AI didn't change the product itself, but it changed the way users understand the product. It turned "functional description" into "usage scenario."
This正好击中 (hits right at) the pain point of e-commerce content.
Product pages filled with parameters未必有耐心看 (users may not have the patience to read); hosts talking for a long time未必相信 (users may not believe).

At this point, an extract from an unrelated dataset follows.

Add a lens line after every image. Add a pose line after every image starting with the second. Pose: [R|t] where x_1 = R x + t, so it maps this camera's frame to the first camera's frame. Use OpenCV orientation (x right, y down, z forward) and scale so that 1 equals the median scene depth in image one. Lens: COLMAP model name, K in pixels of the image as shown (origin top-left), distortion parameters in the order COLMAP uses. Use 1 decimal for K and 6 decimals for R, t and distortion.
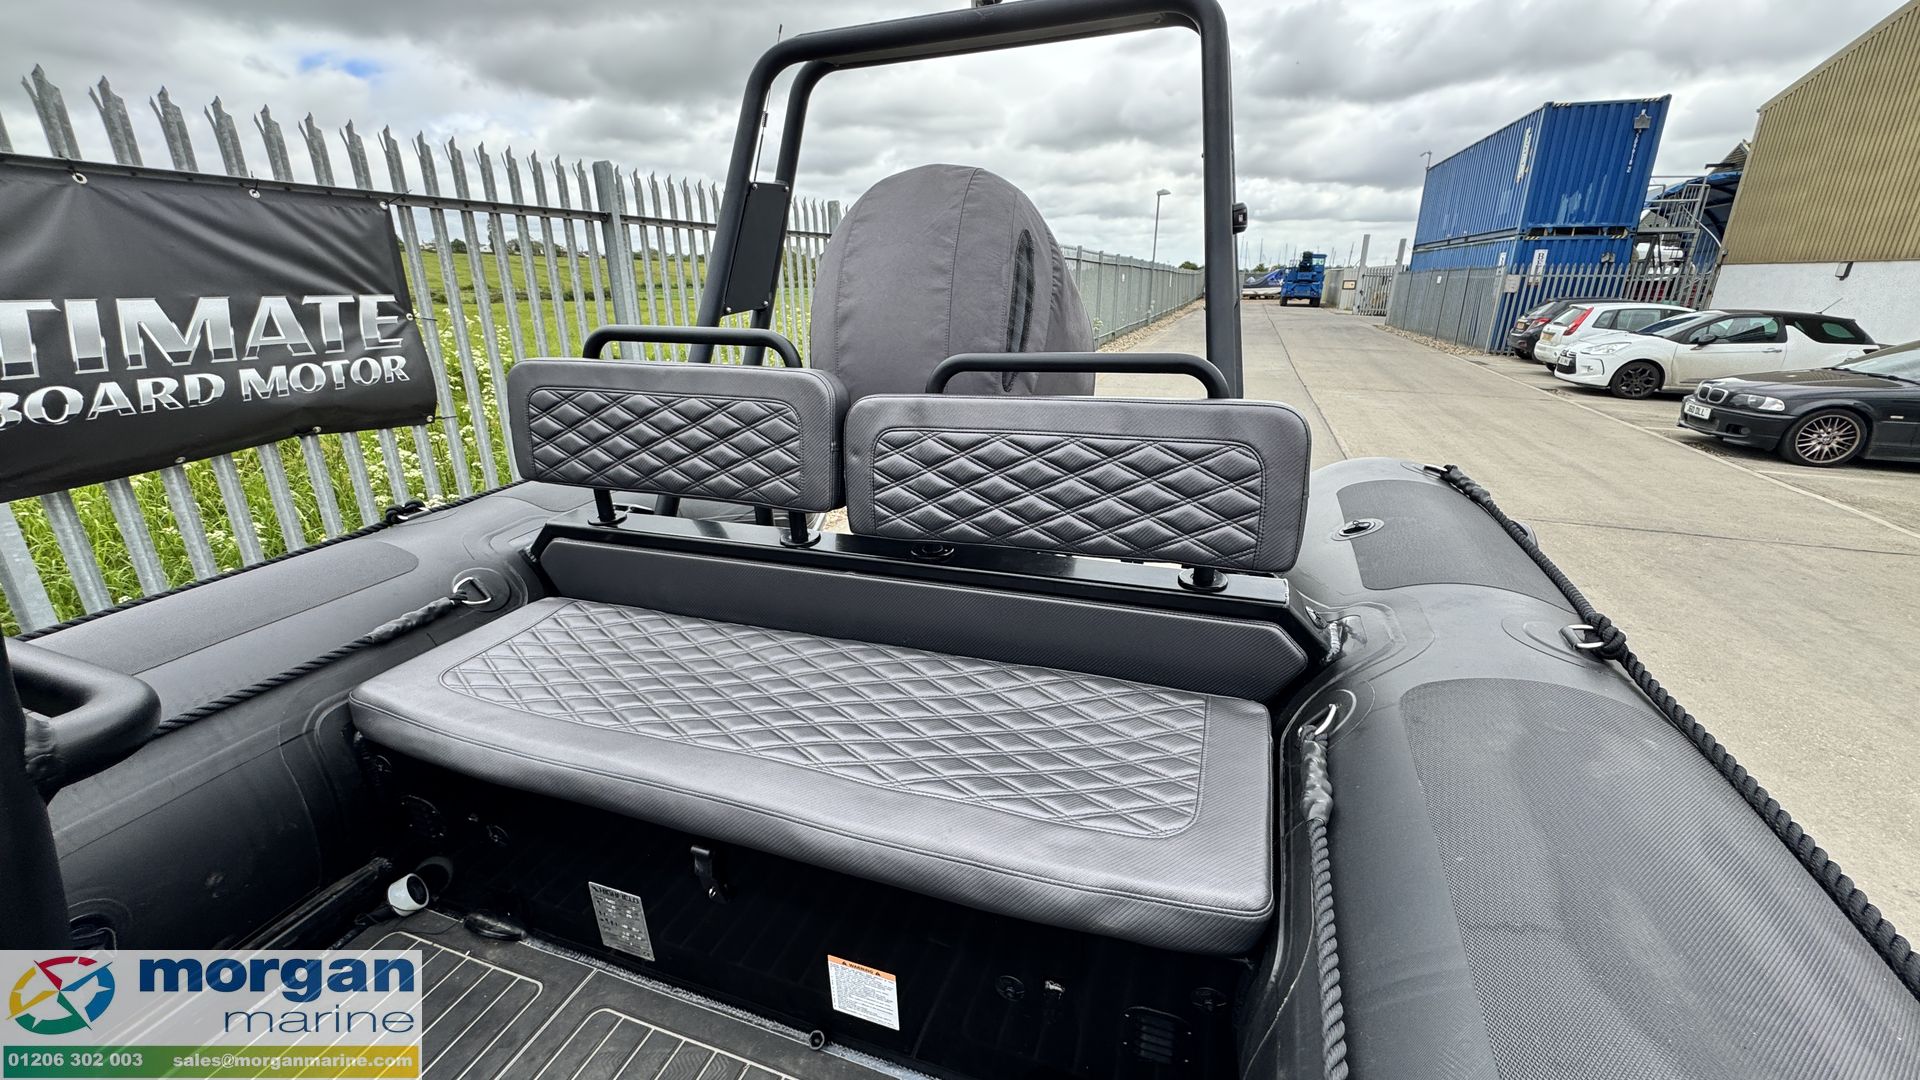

But a十几秒 (ten-plus second) video, if it can clearly explain the scene, the conversion efficiency might be much higher.
More importantly, AI videos can be generated in batches. Merchants can generate children's version, family version, holiday version, outdoor version for the same product, or generate different languages, different characters, and different scenes for different countries.
This is more significant for Alibaba than simply making a video generation tool. Whether it's Taobao or Tmall,上面都有大量商家 (there are a large number of merchants on them), and also a large amount of product data and transaction feedback.
If an AI video tool only knows how to generate pretty pictures, it will quickly become a material software. If it can know in what场景 (scenes) this product is more likely to be clicked, what copy is more likely to lead to add-to-cart, what video's first few seconds are more likely to retain users, it will approach being part of an e-commerce operating system.
What Alibaba has more than other video generation model companies is precisely this反馈闭环 (feedback loop).
Product images, detail pages, reviews, Q&A, search terms, click-through rates, add-to-cart rates, refund reasons, live stream dwell time—these things seem fragmented but are all fuel for training e-commerce content capabilities.
If HappyHorse接入 (connects to) these feedbacks, it can evolve from "helping merchants generate a video" to "helping merchants generate videos more likely to sell goods."
面向淘天 (Facing Taotian), it can handle主图视频 (main image videos),商品场景短片 (product scenario short films),直播切片 (live stream clips),虚拟主播 (virtual hosts), and营销素材 (marketing materials).
In the past, when a merchant launched a new product, they might only upload a few pictures, at most shooting a rough short video. In the future, they can give the product images, selling points, reviews, and audience tags to the system, let the system generate multiple different versions of videos, and then use real投放 (placement) and成交数据 (transaction data) to筛选出 (filter out) the more effective one.
If this process runs smoothly, platform content supply will increase significantly, and the content threshold for small and medium-sized merchants will also decrease.
However, AI video带货 (product placement) also has risks. It can amplify selling points but can also amplify illusions. A fountain pump喷得很高 (sprays very high) in an AI video might not achieve that effect in reality.
Alibaba's opportunity should not be to allow merchants to use AI to create dreams. The focus should be on product parameters,实拍素材 (real-shot materials), buyer reviews, and platform auditing (platform auditing) to keep generated content within boundaries.
In late March, OpenAI announced the shutdown of the Sora standalone application and related APIs. The reason is realistic: video generation burns too much money, user retention cannot support the cost, and OpenAI needs to put computing power back into coding, enterprise services, and robotics directions.
Sora fell on the commercial account.
ByteDance also encountered trouble on another front. Although Seedance 2.0's effects are also fierce, due to copyright issues, ByteDance paused the global release of Seedance 2.0.
The stronger the model is trained, the easier it is to step into the mire of copyright,肖像权 (portrait rights), and training data.
Looking back at HappyHorse, led by Zhang Di, it has a clear commercial scenario. Moreover, the product images, merchant materials, real-shot videos, and transaction feedback in Alibaba's hands are naturally more suitable for controlled generation than影视IP (film and TV IP).
Therefore, the value of HappyHorse is not only in the leaderboard. It found a more stable landing point for AI video.